With the feedback from the questionnaire, I learned that both native Chinese speakers and non-Chinese speakers managed to focus on the sound and recognize the breakdown of rhythm, regardless of the content. For the non-Chinese-speaking viewers, the rhythm was very clearly identified in the listening process and the connection between the sound space and the visual wall was widely understood. The Chinese audience brought a fascinating and imaginative ‘reading’ of a sonic–visual world related to tradition and history and even expressed a kind of ‘mind-roaming’ inside Chinese painting. The different designs of the sound and visual spaces caused varied reactions from the audience. The space that separated the visual and sound components offered a much more dissociated sensorial experience, urging viewers to merge two forms of sensory experience. Meanwhile, the integrated sonic–visual space was a more immersive physical space, combined with voice and imagery, which offered the visitors an integrated sensorial experience. In other words, the two contemporary artistic experiments dealing with the relationship between sound and imagery demonstrated that, in accordance with my attempt in this project, the integrated sonic–visual art form can offer a stronger presentation in investigating the rules of rhythm in the specific context of the Chinese aesthetic experience.

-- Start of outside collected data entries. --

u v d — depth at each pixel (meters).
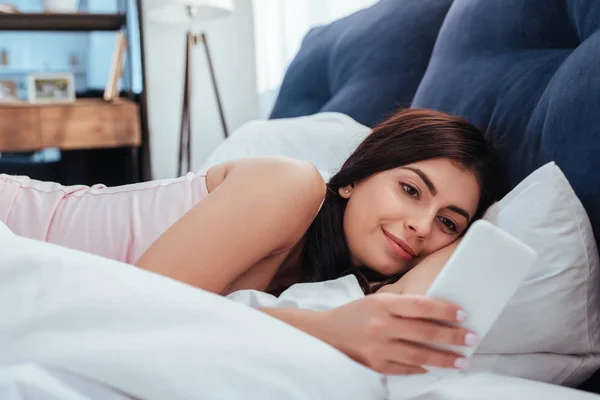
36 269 0.57
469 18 1.32
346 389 0.55
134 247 0.92
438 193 0.90
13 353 0.53
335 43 1.88
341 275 0.96
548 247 0.80
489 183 0.96
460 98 1.22
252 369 0.52
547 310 0.80
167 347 0.52
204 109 3.68
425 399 0.69
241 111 3.73
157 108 3.61
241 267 0.80
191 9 3.05
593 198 0.84
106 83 3.44
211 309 0.55
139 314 0.54
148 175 3.11
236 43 3.68
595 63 0.89
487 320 0.54
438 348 0.57
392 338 0.58
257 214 0.80
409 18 1.64
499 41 1.23
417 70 1.57
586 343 0.83
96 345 0.52
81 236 0.93
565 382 0.85
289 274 1.01
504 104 1.09
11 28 3.27
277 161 0.85
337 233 0.97
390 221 0.91
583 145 0.87
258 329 0.55
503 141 1.05
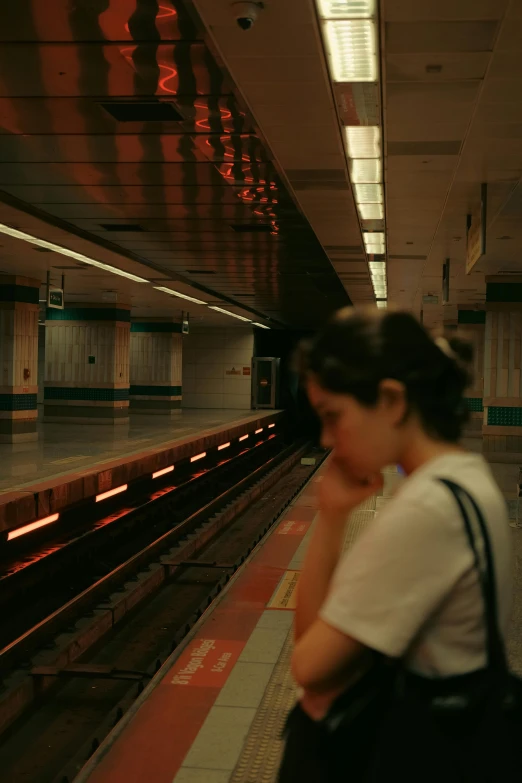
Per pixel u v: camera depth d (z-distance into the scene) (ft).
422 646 3.41
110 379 79.46
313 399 3.85
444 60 17.42
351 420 3.68
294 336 124.67
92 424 79.56
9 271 55.98
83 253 46.70
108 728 17.13
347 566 3.43
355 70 18.22
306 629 3.80
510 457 52.75
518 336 52.26
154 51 17.75
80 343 79.87
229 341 118.83
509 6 14.71
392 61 17.54
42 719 20.18
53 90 20.48
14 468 40.93
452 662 3.38
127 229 39.73
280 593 21.84
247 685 14.46
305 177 27.86
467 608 3.35
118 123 23.04
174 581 35.68
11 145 25.48
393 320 3.73
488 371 52.85
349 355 3.64
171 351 100.01
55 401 80.59
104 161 27.17
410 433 3.72
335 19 15.60
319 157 25.29
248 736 12.10
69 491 36.29
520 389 52.60
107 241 43.57
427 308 79.30
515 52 16.85
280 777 3.71
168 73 19.07
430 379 3.64
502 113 20.65
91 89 20.33
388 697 3.53
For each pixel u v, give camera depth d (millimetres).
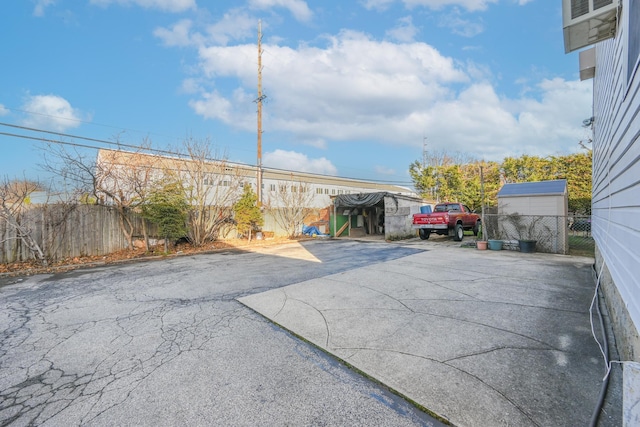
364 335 3150
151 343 3127
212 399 2137
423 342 2938
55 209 8516
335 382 2316
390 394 2137
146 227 10398
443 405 1980
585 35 3572
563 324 3307
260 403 2074
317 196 29719
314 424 1850
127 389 2301
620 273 2781
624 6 2686
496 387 2160
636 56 2166
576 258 7859
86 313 4133
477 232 14984
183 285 5641
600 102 4934
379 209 18812
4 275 6859
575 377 2268
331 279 5766
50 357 2865
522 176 22188
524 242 9023
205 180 12617
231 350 2914
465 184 23391
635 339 2207
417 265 7055
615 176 3227
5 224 7793
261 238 14109
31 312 4211
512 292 4590
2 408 2111
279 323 3572
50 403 2158
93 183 9125
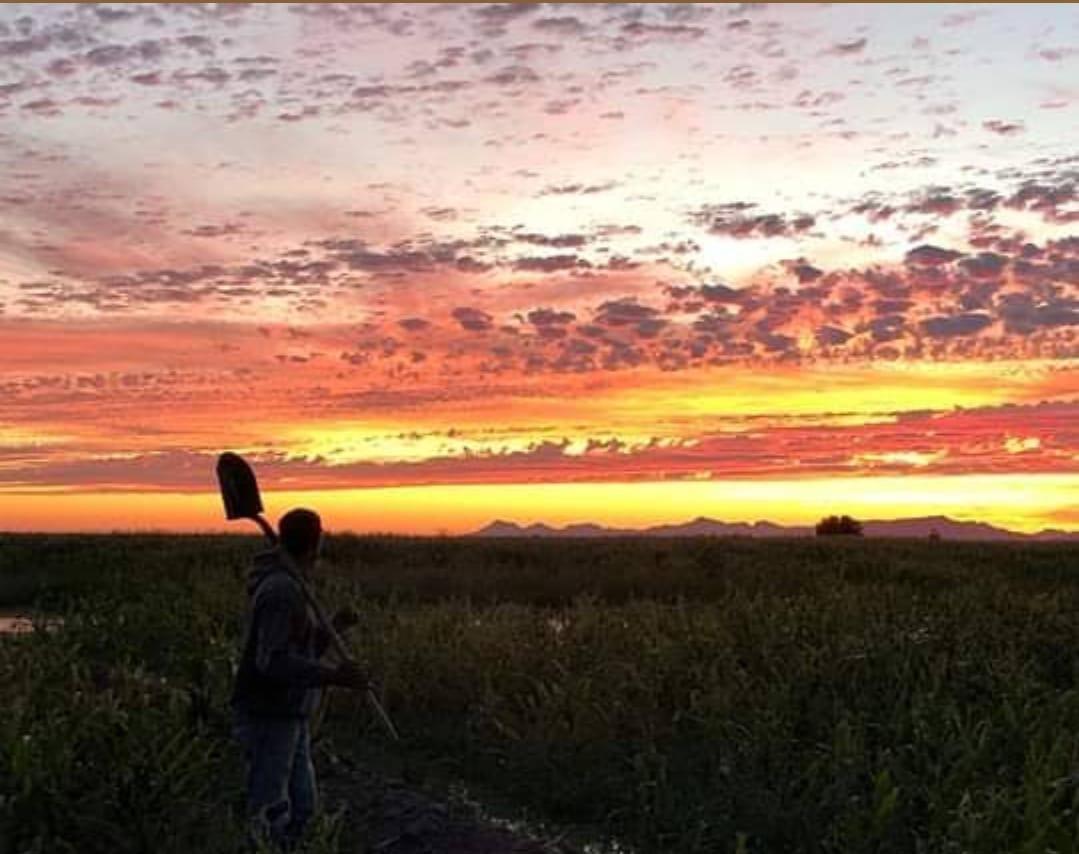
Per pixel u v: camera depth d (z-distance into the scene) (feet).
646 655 32.91
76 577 72.74
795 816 22.33
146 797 20.67
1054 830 18.75
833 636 33.68
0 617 60.44
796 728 27.48
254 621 21.34
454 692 33.22
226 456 21.90
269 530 21.86
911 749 23.89
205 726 27.35
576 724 27.50
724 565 77.51
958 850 18.88
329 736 31.04
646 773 24.35
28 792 20.06
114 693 30.30
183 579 62.90
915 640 33.24
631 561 81.71
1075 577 73.15
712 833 22.76
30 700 25.86
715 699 27.66
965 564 78.43
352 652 35.50
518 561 85.51
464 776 28.19
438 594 69.51
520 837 23.45
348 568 76.38
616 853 22.93
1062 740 23.44
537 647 34.83
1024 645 35.96
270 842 19.34
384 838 23.04
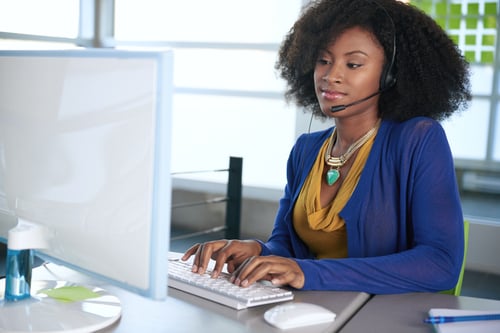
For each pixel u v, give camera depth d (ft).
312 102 5.65
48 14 17.98
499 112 14.69
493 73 14.61
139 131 2.67
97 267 2.93
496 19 14.44
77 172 2.97
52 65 3.06
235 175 14.10
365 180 4.58
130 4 19.08
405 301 3.86
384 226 4.54
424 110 4.87
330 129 5.22
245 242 4.46
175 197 18.28
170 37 18.97
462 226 4.38
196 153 19.70
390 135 4.66
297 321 3.22
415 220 4.40
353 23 4.56
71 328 2.92
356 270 3.98
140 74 2.64
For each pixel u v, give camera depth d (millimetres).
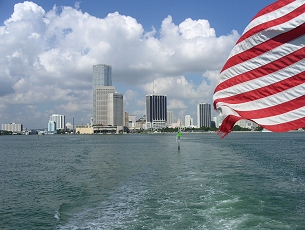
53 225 19438
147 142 153500
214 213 20719
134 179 35625
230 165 47781
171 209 22000
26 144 151125
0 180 36750
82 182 34562
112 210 22375
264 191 27688
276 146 99562
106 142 162750
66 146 124938
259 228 17672
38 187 32000
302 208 21938
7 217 21266
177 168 44906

Finally, it is important to acknowledge that in the historical time frame, Eastern rhythmic rules developed in parallel with Western poetic and musical rhythmic schemes and forms of notation. Eastern forms are distinct compared to Western systems and are the sole theoretical foundation of this research. Yet, I also need to clarify that even though the rules of rhythm have evolved over thousands of years of China’s long history, the historical and theoretical contexts of this project have many layers, since it stands as an artistic practice-based project and is not about the research, per se. Rather, it is about assimilating rules and expanding the research to create an experimental framework for the practice. This project necessitates a kind of contextualization of theory and historical facts, but it is a practice I use as a methodology for reclaiming and visualizing traditional rhythmic rules. I work within and also break the layers of the rules or regulations I found in my historical and theoretical research in order to gain a deeper and more complete understanding of pre-modern Chinese culture, and in this way I reimagine contemporary Chinese art in the context of Chinese aesthetics.
At the same time, this work also reaches out to younger audiences outside Chinese cultural circles. Though I use Chinese history and the Chinese language as a case study, it relates to other cultures struggling with cultural reclamation as well. It considers a specific kind of loss of indigenous history, culture, and language, one that has occurred in Ireland, Africa, South America, and all cultures surviving forms of linguistic colonialism. I think this is what I can offer as an artist in this time of dramatic reevaluation of cultural identity.